I read: "Words are, in my not so humble opinion, the most inexhaustible source of magic; capable of both inflicting injury and remedying it."
I heard: There are many directions that words can take. It's how you choose to go about using them that makes all the difference.

Those words caused me to think about some of my previous writings and I recall one which has bothered me for some time, especially with the myopia of hindsight. It is a post from mid-2011 which has a prediction-based pro and con of the sport from 2012 through 2013.

It is with sincere regret that I look back at the negative tone of that post and how it ultimately was released. It was consistent with my stream of consciousness style of writing and, with the end tone hanging in the balance as I wrote, it skewed into a backhanded and ham-fisted negative critique. I wrote out of discomfort with many (then) current unknowns and a genuine fear for the decline of a beloved sport which I truly only wish for better days ahead.

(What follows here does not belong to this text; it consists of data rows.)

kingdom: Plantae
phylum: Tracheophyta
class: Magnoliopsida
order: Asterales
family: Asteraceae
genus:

Many people much smarter than me have worked very hard to right the ship of Indycar.  For my over-reaction and straying from the 'grounded' viewpoint that my blog is supposed to have, I am quite sorry. I do aim to be fair and well-thought with my views, however, I sometimes succumb to my own emotional leanings. An emotional diatribe is not what I intended this blog to be.  

Having said that, and in light of the fact that with all the effectiveness of the new car,  manufacturers, teams, and NBCSN's great TV coverage, Indycar has just put on a great show at Barber Motorsports Park, (which may very well be the best Indycar twisty racing in the last 6 years or more) and virtually nobody outside of our little Indycar cloister saw it. This bothers me to no end.

Ultimately, what I firmly believe is this - Indycar CAN regain an audience comparable to its previous glory, but that will only comes with risk. Risk is relevant to the amount wagered versus the amount of potential gain. There are more changes necessary for Indycar if its goal is to return near its previous peaks. 

Which ever direction Indycar goes, I wish it nothing but the best and will continue to support it because I like it and have followed it for over 30 years. I also would love for it to be here 30 years from now.